Antoine Perry, Administrator at the Nice CCI (Chamber of Commerce & Industry) agrees: “We have identified 1,200 companies just between Cannes and Nice (excluding Monaco), that’s 3,600 direct jobs. Yachting is fourth for employment in the district [Alpes-Maritimes].”
Maintain its implied position as leader
“Monaco and the Côte d’Azur have assets. It is important to analyse and examine how we can lift our game to attract owners and respond to expectations about how best to exhibit their vessels when they go up for sale,” argues Philippe Blattès.
Faced with the current shortage of berths (many marinas being under construction), boat shows offer the best “shop” window. The Monaco Yacht Show helps generate sales; it is a solid bubble in terms of image and stability, and a barometer for the market. Proof of its success lies in the fact there were more than 130 yachts moored in the bay in 2010.
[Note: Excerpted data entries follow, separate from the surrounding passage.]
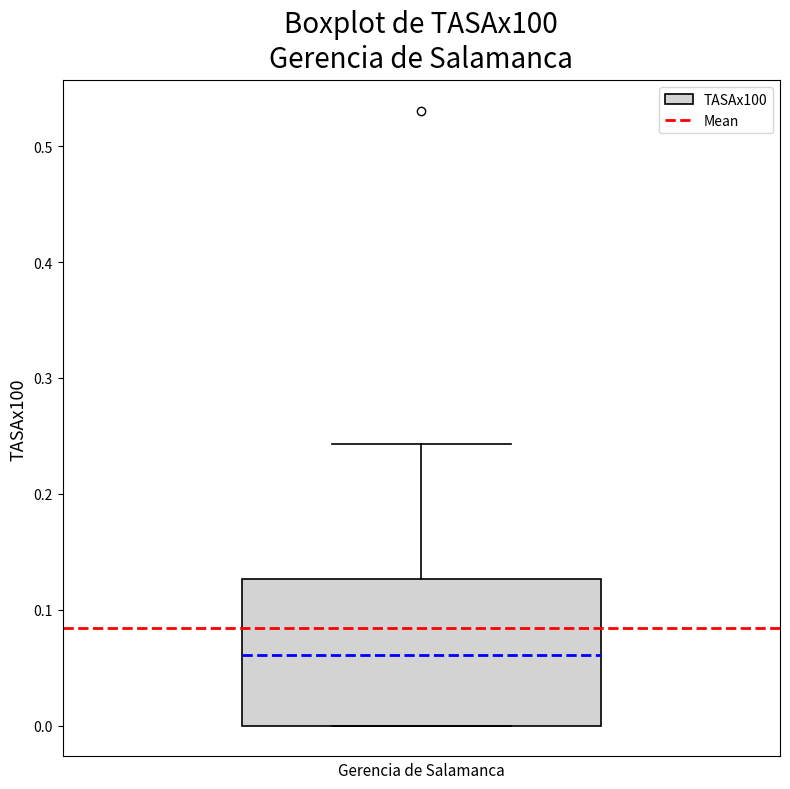

Read this box plot against the y-axis: the position of the median line, the range covered by the box, and the ends of both whiskers. The values are not printed on the chart, so give them approximately, as read against the axis.

median 0.06, box 0.00 to 0.13, whiskers 0.00 to 0.24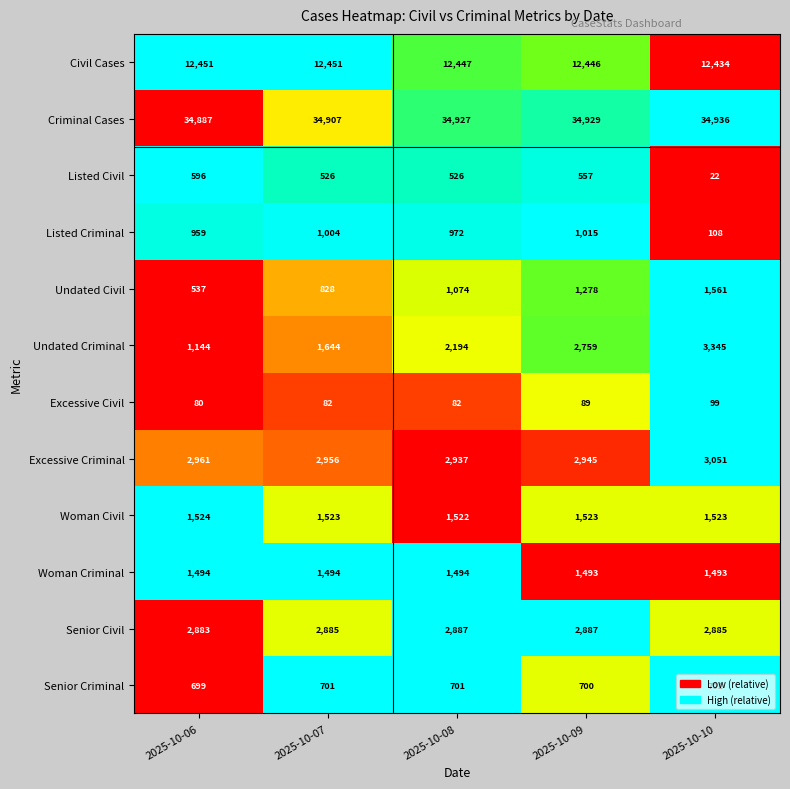

Which category has the highest value in the Woman Civil series?

2025-10-06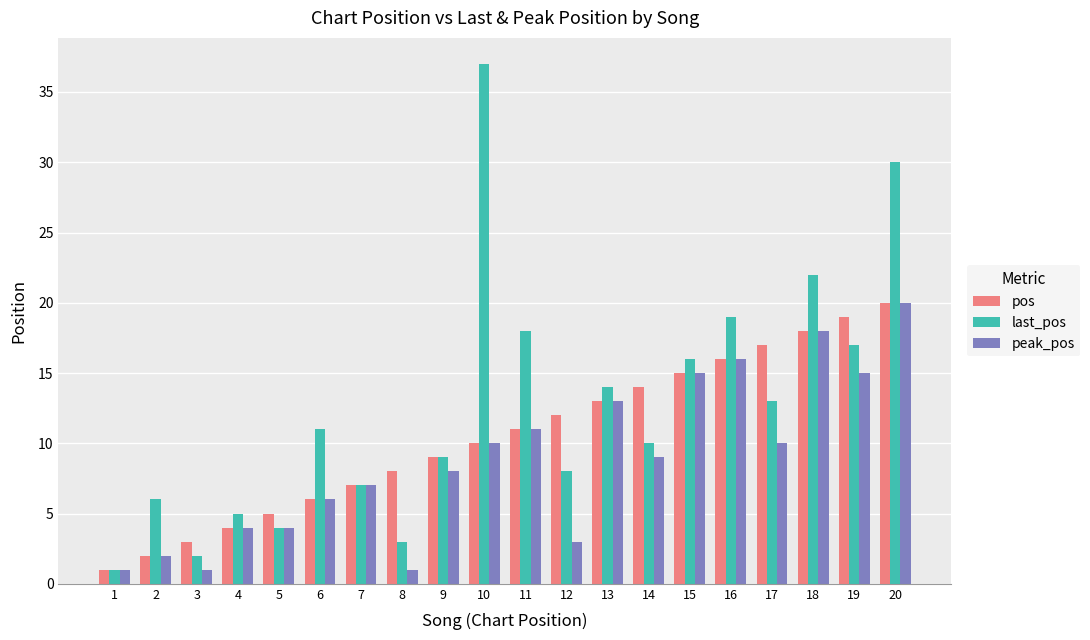

What is the difference between the maximum and minimum values in the last_pos series?

36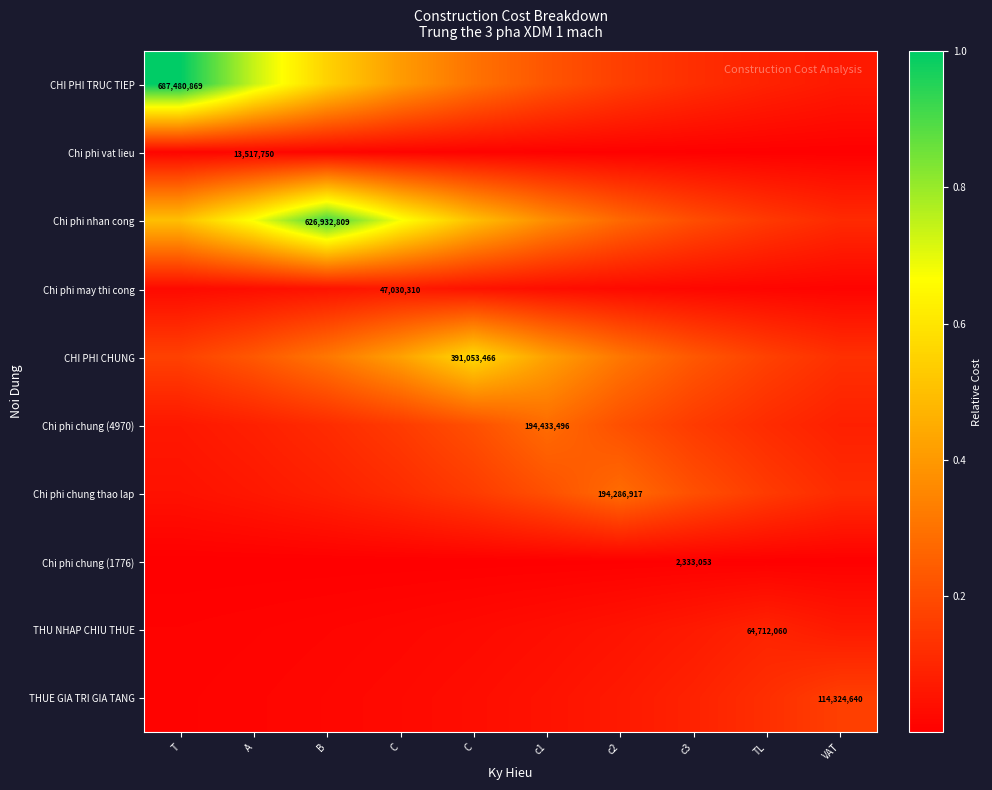

Which category has the highest value across all series?

T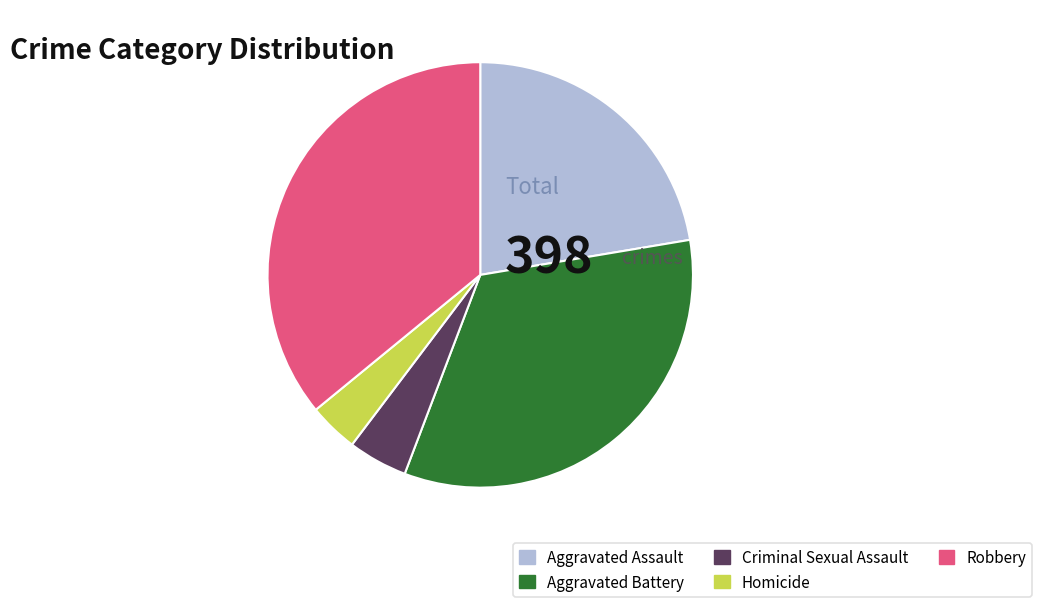

What is the largest slice in the pie chart?

Robbery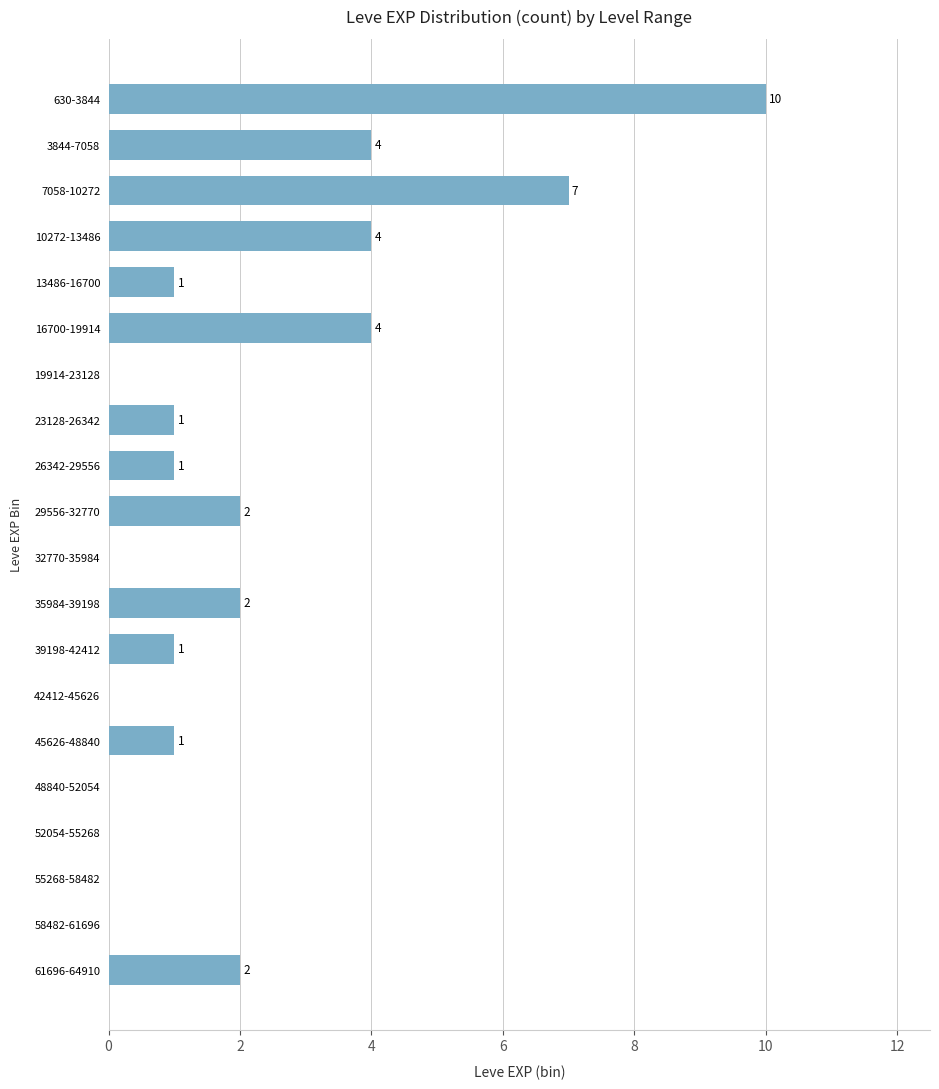

Reading top to bottom, what are all the values shown in this chart?

630-3844=10	3844-7058=4	7058-10272=7	10272-13486=4	13486-16700=1	16700-19914=4	19914-23128=0	23128-26342=1	26342-29556=1	29556-32770=2	32770-35984=0	35984-39198=2	39198-42412=1	42412-45626=0	45626-48840=1	48840-52054=0	52054-55268=0	55268-58482=0	58482-61696=0	61696-64910=2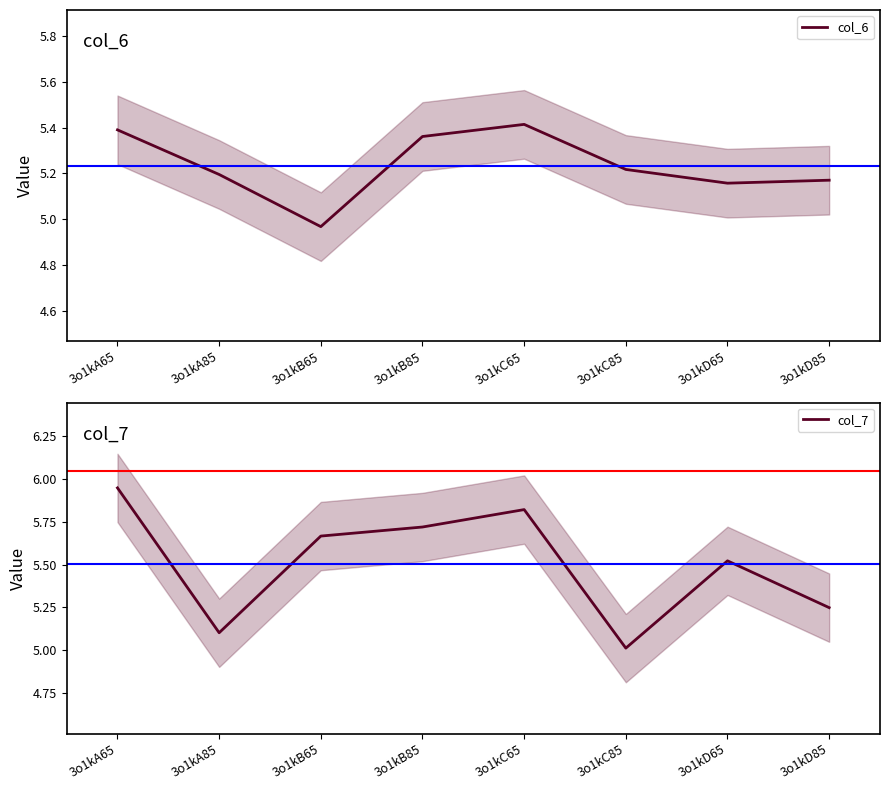

What are all the series names shown in the legend?

col_6, col_7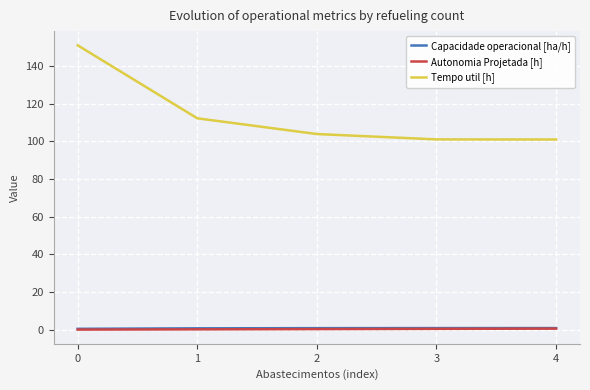

True or false: Capacidade operacional [ha/h] and Tempo util [h] cross at least once.

False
“For the last four to five years demand from exhibitors has been stable, with 50 to 80 companies on the waiting list who we are not able to satisfy. However, the size of yacht has changed with the 40 metre average in 2005 rising to 45 metres in 2010 and an increase in demand for yachts of over 60 metres,” comments Gaëlle Tallarida, Managing Director of the Monaco Yacht Show.
However, attention must be paid to the competition. This includes other shows such as the one at Fort Lauderdale, still an international benchmark, or the development of new marinas throughout the world whether in Liguria, where a dozen are springing up, Greece, Asia or Montenegro, or again the emergence of a new clientele and investment in South America, notably Argentina. “I was very impressed by the facilities set up in Montenegro in a former Russian naval shipyard. They already have a 100% occupancy rate in the summer and are starting to take 50 metre boats,” observes Gian Battista Borea d’Olmo, Managing Director of SEPM.
Laurent Perignon recalls: “The economic mechanisms which impact on industries producing upmarket and luxury consumer goods functioned in a similar way to luxury yachting during the crisis – and also we hope in the resolution – showing that the yachting industry is also subject to market forces. Clients are increasingly mindful of its evolution, rationalisation and professionalism.”
And Olivier Blanchet concludes: “Faced with a European market looking for a second wind, only environmental innovation to reduce energy use, with initiatives to unite players in the industry around a common goal, supported by greater transparency on prices and an ongoing search for quality, are likely to bolster development for 2011 and the years to come.”
“La Belle Classe Superyachts” Environmental Symposium, Wednesday 30 March 2011.